Caldarie / flutter_tflite_audio

Audio classification Tflite package for flutter (iOS & Android). Can support Google Teachable Machine models
MIT License
63 stars 24 forks source link

Increase Inference Frequency (Android) #48

Open bdytx5 opened 1 year ago

bdytx5 commented 1 year ago

Hey man, thanks for this awesome plugin. I was looking to increase the number of times per second I run my model. I was able to implement a sliding window in the swift code, but I'm not super familiar with Java or Android development. I was wondering if you could provide some suggestions on how to accomplish this?

Thanks, Brett

Caldarie commented 1 year ago

HI Brett,

Would it be possible to share the swift code for sliding window? Perhaps I can provide a suggestion once I get an idea how it is implemented.

Michael

bdytx5 commented 1 year ago

Here is the code that implements a sliding window to read to store audio.

`

func startMicrophone(){
    print("start microphone")

    let recordingFrameBuffer = bufferSize/2
    var recordingBuffer: [Int16] = []
    var inferenceCount: Int = 1
    let numOfInferences = self.numOfInferences
    let inputSize = self.inputSize
    let recordingFormat = AVAudioFormat(commonFormat: .pcmFormatInt16, sampleRate: Double(16000), channels: 1, interleaved: true)

    let inputNode = audioEngine.inputNode
    let inputFormat = inputNode.outputFormat(forBus: 0)
    guard let formatConverter =  AVAudioConverter(from:inputFormat, to: recordingFormat!) else {
        return
    }
        var window = [Int16]()
        var pcmWindow = [AVAudioPCMBuffer]()
    //remove existing tap if any

    do {
        try audioEngine.inputNode.removeTap(onBus: 0)
    }
    catch {
        print("no tap to remove")
    }

    // install a tap on the audio engine and loops the frames into recordingBuffer
    audioEngine.inputNode.installTap(onBus: 0, bufferSize: AVAudioFrameCount(bufferSize), format: inputFormat) { (buffer, time) in

        self.conversionQueue.async {
            let pcmBuffer = AVAudioPCMBuffer(pcmFormat: recordingFormat!, frameCapacity: AVAudioFrameCount(self.bufferSize))
            var error: NSError? = nil
            let inputBlock: AVAudioConverterInputBlock = {inNumPackets, outStatus in
                outStatus.pointee = AVAudioConverterInputStatus.haveData
                return buffer
            }
            formatConverter.convert(to: pcmBuffer!, error: &error, withInputFrom: inputBlock)
            if error != nil {
                print(error!.localizedDescription)
            }

            else if let channelData = pcmBuffer!.int16ChannelData {

                let channelDataValue = channelData.pointee
                let channelDataValueArray = stride(from: 0, to: Int(pcmBuffer!.frameLength), by: buffer.stride).map{ channelDataValue[$0] }

                            if(window.count < 16000){
                                    window.append(contentsOf: channelDataValueArray)
                                    pcmWindow.append(buffer)
                                }else{

                                    window.append(contentsOf: channelDataValueArray)
                                    pcmWindow.append(pcmBuffer!)

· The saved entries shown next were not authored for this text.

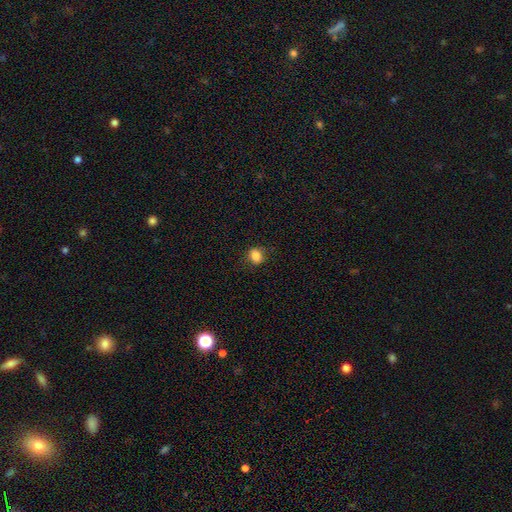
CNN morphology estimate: type=smooth (84%); roundness=round (57%); merging=none (81%).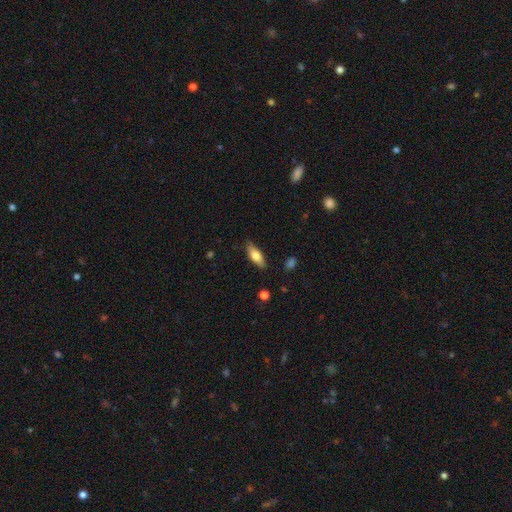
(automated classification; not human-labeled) smooth_or_featured: smooth (p=0.68) [alt: featured or disk p=0.26]
how_rounded: in between (p=0.68) [alt: cigar-shaped p=0.30]
merging: none (p=0.83) [alt: minor disturbance p=0.13]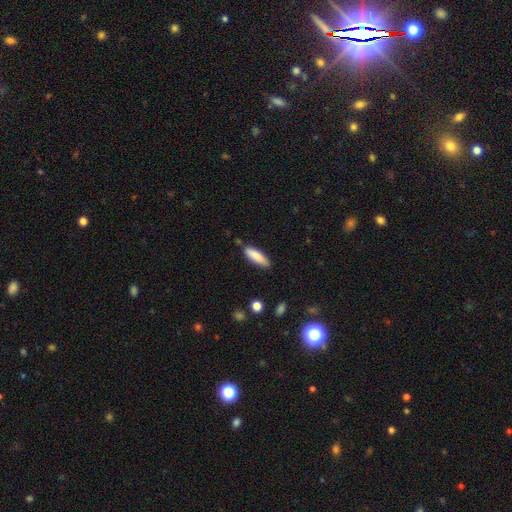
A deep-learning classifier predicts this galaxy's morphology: This appears to be a smooth galaxy with no disk features (86%) that is cigar-shaped (52%). Merging: none (83%).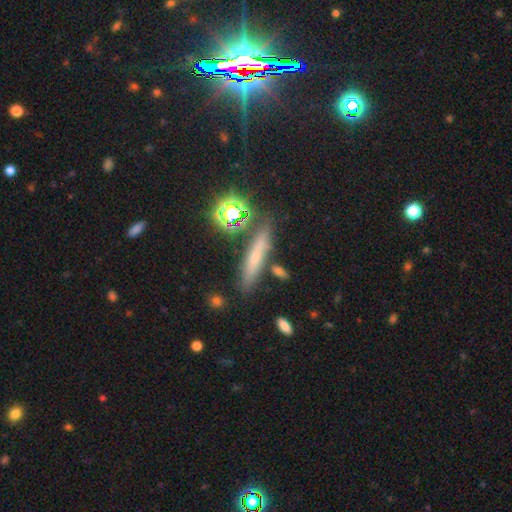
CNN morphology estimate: Overall: smooth (53%; featured or disk 26%). How rounded: cigar-shaped (81%). Merging: none (79%).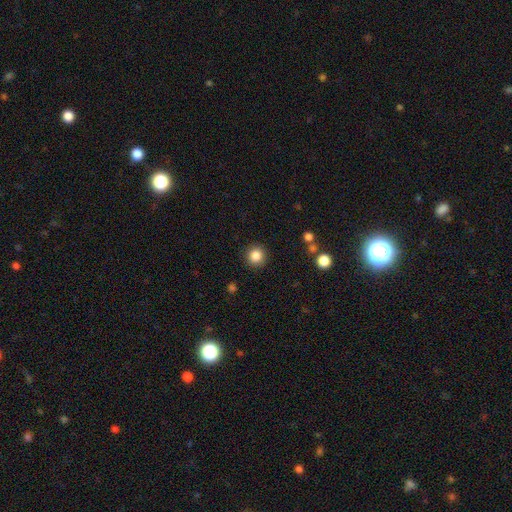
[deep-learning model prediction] smooth 85%, star or artifact 11%, featured or disk 4%. Down the decision tree: how rounded — round (94%); merging — none (91%).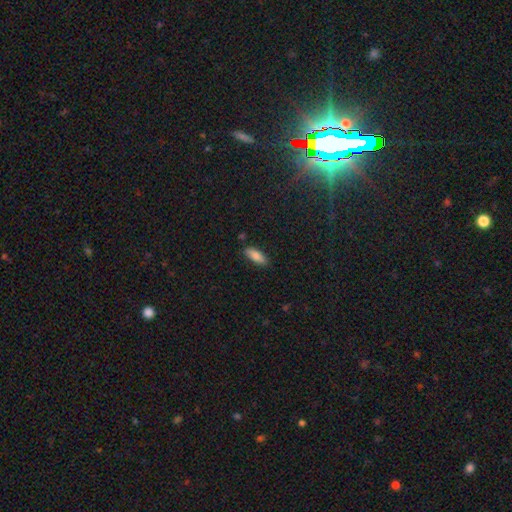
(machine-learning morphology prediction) Overall: smooth (81%). How rounded: in between (74%). Merging: none (85%).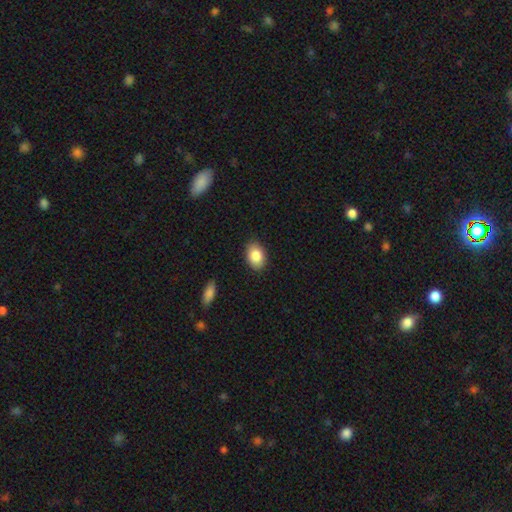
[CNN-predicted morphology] This appears to be a smooth galaxy with no disk features (85%) that is in between round and cigar-shaped (85%). Merging: none (87%).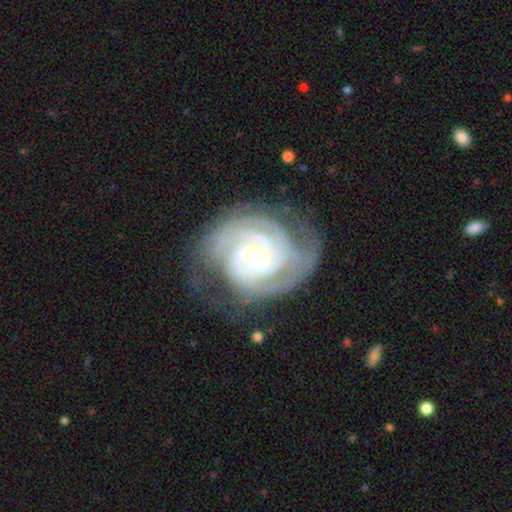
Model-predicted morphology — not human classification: A featured or disk galaxy (90%) with no bar (55%), 2 (30%) tight (71%) spiral arms (97%) and a moderate central bulge (59%).

Vote fractions:
- Smooth or featured? featured or disk: 90% / smooth: 5% / star or artifact: 5%
- Edge-on disk? no: 97% / yes: 3%
- Bar? no: 55% / weak: 34% / strong: 11%
- Spiral arms? yes: 97% / no: 3%
- Spiral winding? tight: 71% / medium: 24% / loose: 4%
- Spiral arm count? 2: 30% / 3: 28% / can't tell: 22% / 4: 10% / more than 4: 6% / 1: 5%
- Bulge size? moderate: 59% / small: 36% / large: 3% / none: 1% / dominant: 1%
- Merging? none: 65% / minor disturbance: 21% / major disturbance: 13% / merger: 1%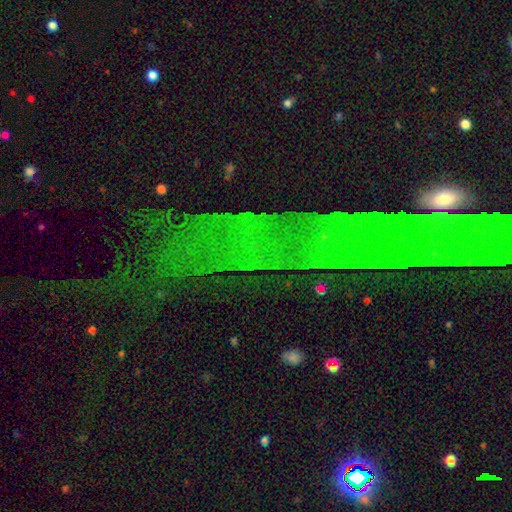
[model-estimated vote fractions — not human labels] smooth-or-featured: star or artifact: 63% | featured or disk: 21% | smooth: 16%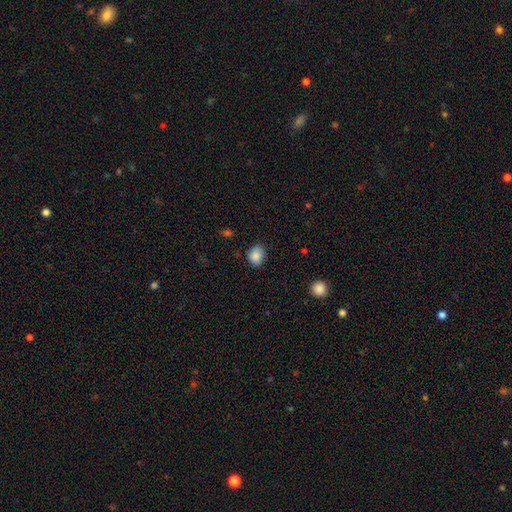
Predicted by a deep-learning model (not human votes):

                                    window.removeFirst(1600)
                                    pcmWindow.removeFirst()

                                    //// RUN INFERENCE
                                  self.recognize(onBuffer:window, pcms: pcmWindow)

                                }

             } //channeldata
        } //conversion queue
    } //installtap

    audioEngine.prepare()

    do {
        try audioEngine.start()
    }
    catch {
        print(error.localizedDescription)
    }

}

` Also, here is so kotlin code I found that I modified to run inference at a faster frequency

https://www.tensorflow.org/lite/android/tutorials/audio_classification

by modifying the "interval"

executor = ScheduledThreadPoolExecutor(1) executor.scheduleAtFixedRate( classifyRunnable, 0, interval, TimeUnit.MILLISECONDS)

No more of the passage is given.